[GIVEN DATA Boundary: Start]
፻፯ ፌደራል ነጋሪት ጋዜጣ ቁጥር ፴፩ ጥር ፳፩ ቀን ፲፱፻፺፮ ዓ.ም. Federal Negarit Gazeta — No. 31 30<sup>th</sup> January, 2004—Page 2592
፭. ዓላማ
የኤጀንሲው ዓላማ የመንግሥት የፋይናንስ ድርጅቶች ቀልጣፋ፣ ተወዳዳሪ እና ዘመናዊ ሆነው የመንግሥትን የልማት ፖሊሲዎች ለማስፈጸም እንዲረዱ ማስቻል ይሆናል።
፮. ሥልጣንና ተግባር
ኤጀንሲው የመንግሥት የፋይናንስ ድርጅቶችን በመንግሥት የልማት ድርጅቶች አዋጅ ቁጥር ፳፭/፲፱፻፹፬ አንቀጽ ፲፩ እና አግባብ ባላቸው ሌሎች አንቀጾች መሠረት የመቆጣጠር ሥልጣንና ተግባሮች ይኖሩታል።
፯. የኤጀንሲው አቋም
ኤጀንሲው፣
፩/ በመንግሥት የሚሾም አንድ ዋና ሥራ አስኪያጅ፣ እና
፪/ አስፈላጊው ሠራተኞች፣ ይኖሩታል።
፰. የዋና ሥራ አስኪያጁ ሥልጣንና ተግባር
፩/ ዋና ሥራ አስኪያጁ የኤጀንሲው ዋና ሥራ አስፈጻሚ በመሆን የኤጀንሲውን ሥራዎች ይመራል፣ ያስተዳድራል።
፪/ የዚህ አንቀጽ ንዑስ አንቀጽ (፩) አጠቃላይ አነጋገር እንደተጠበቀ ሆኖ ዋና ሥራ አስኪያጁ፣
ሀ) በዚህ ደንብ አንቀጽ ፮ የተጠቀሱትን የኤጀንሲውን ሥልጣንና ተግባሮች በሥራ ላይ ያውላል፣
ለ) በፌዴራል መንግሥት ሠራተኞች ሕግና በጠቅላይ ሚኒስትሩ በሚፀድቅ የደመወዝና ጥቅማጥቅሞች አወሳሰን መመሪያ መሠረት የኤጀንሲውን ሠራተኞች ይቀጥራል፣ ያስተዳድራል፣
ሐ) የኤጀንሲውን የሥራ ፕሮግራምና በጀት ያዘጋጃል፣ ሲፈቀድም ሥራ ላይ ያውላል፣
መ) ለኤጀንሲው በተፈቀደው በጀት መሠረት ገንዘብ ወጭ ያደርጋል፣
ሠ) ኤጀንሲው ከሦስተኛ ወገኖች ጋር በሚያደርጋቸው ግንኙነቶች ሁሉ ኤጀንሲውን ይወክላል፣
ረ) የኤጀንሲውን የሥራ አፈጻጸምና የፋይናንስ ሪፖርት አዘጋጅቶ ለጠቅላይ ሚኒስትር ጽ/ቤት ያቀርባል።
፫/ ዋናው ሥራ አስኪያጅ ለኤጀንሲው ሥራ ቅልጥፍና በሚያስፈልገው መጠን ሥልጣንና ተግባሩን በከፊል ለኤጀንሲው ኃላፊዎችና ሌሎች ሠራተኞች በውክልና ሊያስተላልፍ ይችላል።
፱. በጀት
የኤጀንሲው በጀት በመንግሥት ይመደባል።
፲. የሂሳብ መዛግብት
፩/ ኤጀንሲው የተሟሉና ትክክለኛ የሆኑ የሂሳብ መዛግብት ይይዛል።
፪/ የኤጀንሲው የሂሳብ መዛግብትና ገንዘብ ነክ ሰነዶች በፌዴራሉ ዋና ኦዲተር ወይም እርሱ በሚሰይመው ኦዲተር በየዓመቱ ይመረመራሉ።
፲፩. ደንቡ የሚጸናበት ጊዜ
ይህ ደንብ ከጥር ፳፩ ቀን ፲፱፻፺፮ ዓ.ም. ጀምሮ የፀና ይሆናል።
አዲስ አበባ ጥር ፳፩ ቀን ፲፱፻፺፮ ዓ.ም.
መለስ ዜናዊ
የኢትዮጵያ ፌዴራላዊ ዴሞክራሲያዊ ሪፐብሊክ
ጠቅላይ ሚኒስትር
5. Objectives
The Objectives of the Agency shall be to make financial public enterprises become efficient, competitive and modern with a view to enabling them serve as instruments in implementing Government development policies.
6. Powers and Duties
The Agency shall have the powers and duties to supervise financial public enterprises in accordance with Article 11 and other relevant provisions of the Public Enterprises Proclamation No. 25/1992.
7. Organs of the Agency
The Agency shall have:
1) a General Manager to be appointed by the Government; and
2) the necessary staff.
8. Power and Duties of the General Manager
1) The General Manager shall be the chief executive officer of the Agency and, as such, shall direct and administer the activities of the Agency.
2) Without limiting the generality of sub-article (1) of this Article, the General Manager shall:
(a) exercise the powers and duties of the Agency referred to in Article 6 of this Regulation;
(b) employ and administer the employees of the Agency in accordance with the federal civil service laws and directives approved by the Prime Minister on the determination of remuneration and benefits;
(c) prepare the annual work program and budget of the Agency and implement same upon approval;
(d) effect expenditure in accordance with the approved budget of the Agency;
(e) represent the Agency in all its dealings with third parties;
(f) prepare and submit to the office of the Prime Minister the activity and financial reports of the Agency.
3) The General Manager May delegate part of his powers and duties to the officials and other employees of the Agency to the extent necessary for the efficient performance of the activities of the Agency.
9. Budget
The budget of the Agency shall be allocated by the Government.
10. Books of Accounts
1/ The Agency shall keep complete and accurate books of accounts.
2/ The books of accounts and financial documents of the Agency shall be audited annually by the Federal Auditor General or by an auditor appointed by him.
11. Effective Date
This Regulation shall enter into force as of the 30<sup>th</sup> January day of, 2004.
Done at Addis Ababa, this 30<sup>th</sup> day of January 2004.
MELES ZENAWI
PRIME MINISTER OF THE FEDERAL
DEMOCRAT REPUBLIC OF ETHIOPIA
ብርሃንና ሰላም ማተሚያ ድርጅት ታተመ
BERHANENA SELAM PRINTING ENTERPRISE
[GIVEN DATA Boundary: End]
TASK DIRECTIONS: Reproduce the data exactly, altering nothing.

SOLVED EXERCISE:
፻፯ ፌደራል ነጋሪት ጋዜጣ ቁጥር ፴፩ ጥር ፳፩ ቀን ፲፱፻፺፮ ዓ.ም. Federal Negarit Gazeta — No. 31 30<sup>th</sup> January, 2004—Page 2592
፭. ዓላማ
የኤጀንሲው ዓላማ የመንግሥት የፋይናንስ ድርጅቶች ቀልጣፋ፣ ተወዳዳሪ እና ዘመናዊ ሆነው የመንግሥትን የልማት ፖሊሲዎች ለማስፈጸም እንዲረዱ ማስቻል ይሆናል።
፮. ሥልጣንና ተግባር
ኤጀንሲው የመንግሥት የፋይናንስ ድርጅቶችን በመንግሥት የልማት ድርጅቶች አዋጅ ቁጥር ፳፭/፲፱፻፹፬ አንቀጽ ፲፩ እና አግባብ ባላቸው ሌሎች አንቀጾች መሠረት የመቆጣጠር ሥልጣንና ተግባሮች ይኖሩታል።
፯. የኤጀንሲው አቋም
ኤጀንሲው፣
፩/ በመንግሥት የሚሾም አንድ ዋና ሥራ አስኪያጅ፣ እና
፪/ አስፈላጊው ሠራተኞች፣ ይኖሩታል።
፰. የዋና ሥራ አስኪያጁ ሥልጣንና ተግባር
፩/ ዋና ሥራ አስኪያጁ የኤጀንሲው ዋና ሥራ አስፈጻሚ በመሆን የኤጀንሲውን ሥራዎች ይመራል፣ ያስተዳድራል።
፪/ የዚህ አንቀጽ ንዑስ አንቀጽ (፩) አጠቃላይ አነጋገር እንደተጠበቀ ሆኖ ዋና ሥራ አስኪያጁ፣
ሀ) በዚህ ደንብ አንቀጽ ፮ የተጠቀሱትን የኤጀንሲውን ሥልጣንና ተግባሮች በሥራ ላይ ያውላል፣
ለ) በፌዴራል መንግሥት ሠራተኞች ሕግና በጠቅላይ ሚኒስትሩ በሚፀድቅ የደመወዝና ጥቅማጥቅሞች አወሳሰን መመሪያ መሠረት የኤጀንሲውን ሠራተኞች ይቀጥራል፣ ያስተዳድራል፣
ሐ) የኤጀንሲውን የሥራ ፕሮግራምና በጀት ያዘጋጃል፣ ሲፈቀድም ሥራ ላይ ያውላል፣
መ) ለኤጀንሲው በተፈቀደው በጀት መሠረት ገንዘብ ወጭ ያደርጋል፣
ሠ) ኤጀንሲው ከሦስተኛ ወገኖች ጋር በሚያደርጋቸው ግንኙነቶች ሁሉ ኤጀንሲውን ይወክላል፣
ረ) የኤጀንሲውን የሥራ አፈጻጸምና የፋይናንስ ሪፖርት አዘጋጅቶ ለጠቅላይ ሚኒስትር ጽ/ቤት ያቀርባል።
፫/ ዋናው ሥራ አስኪያጅ ለኤጀንሲው ሥራ ቅልጥፍና በሚያስፈልገው መጠን ሥልጣንና ተግባሩን በከፊል ለኤጀንሲው ኃላፊዎችና ሌሎች ሠራተኞች በውክልና ሊያስተላልፍ ይችላል።
፱. በጀት
የኤጀንሲው በጀት በመንግሥት ይመደባል።
፲. የሂሳብ መዛግብት
፩/ ኤጀንሲው የተሟሉና ትክክለኛ የሆኑ የሂሳብ መዛግብት ይይዛል።
፪/ የኤጀንሲው የሂሳብ መዛግብትና ገንዘብ ነክ ሰነዶች በፌዴራሉ ዋና ኦዲተር ወይም እርሱ በሚሰይመው ኦዲተር በየዓመቱ ይመረመራሉ።
፲፩. ደንቡ የሚጸናበት ጊዜ
ይህ ደንብ ከጥር ፳፩ ቀን ፲፱፻፺፮ ዓ.ም. ጀምሮ የፀና ይሆናል።
አዲስ አበባ ጥር ፳፩ ቀን ፲፱፻፺፮ ዓ.ም.
መለስ ዜናዊ
የኢትዮጵያ ፌዴራላዊ ዴሞክራሲያዊ ሪፐብሊክ
ጠቅላይ ሚኒስትር
5. Objectives
The Objectives of the Agency shall be to make financial public enterprises become efficient, competitive and modern with a view to enabling them serve as instruments in implementing Government development policies.
6. Powers and Duties
The Agency shall have the powers and duties to supervise financial public enterprises in accordance with Article 11 and other relevant provisions of the Public Enterprises Proclamation No. 25/1992.
7. Organs of the Agency
The Agency shall have:
1) a General Manager to be appointed by the Government; and
2) the necessary staff.
8. Power and Duties of the General Manager
1) The General Manager shall be the chief executive officer of the Agency and, as such, shall direct and administer the activities of the Agency.
2) Without limiting the generality of sub-article (1) of this Article, the General Manager shall:
(a) exercise the powers and duties of the Agency referred to in Article 6 of this Regulation;
(b) employ and administer the employees of the Agency in accordance with the federal civil service laws and directives approved by the Prime Minister on the determination of remuneration and benefits;
(c) prepare the annual work program and budget of the Agency and implement same upon approval;
(d) effect expenditure in accordance with the approved budget of the Agency;
(e) represent the Agency in all its dealings with third parties;
(f) prepare and submit to the office of the Prime Minister the activity and financial reports of the Agency.
3) The General Manager May delegate part of his powers and duties to the officials and other employees of the Agency to the extent necessary for the efficient performance of the activities of the Agency.
9. Budget
The budget of the Agency shall be allocated by the Government.
10. Books of Accounts
1/ The Agency shall keep complete and accurate books of accounts.
2/ The books of accounts and financial documents of the Agency shall be audited annually by the Federal Auditor General or by an auditor appointed by him.
11. Effective Date
This Regulation shall enter into force as of the 30<sup>th</sup> January day of, 2004.
Done at Addis Ababa, this 30<sup>th</sup> day of January 2004.
MELES ZENAWI
PRIME MINISTER OF THE FEDERAL
DEMOCRAT REPUBLIC OF ETHIOPIA
ብርሃንና ሰላም ማተሚያ ድርጅት ታተመ
BERHANENA SELAM PRINTING ENTERPRISE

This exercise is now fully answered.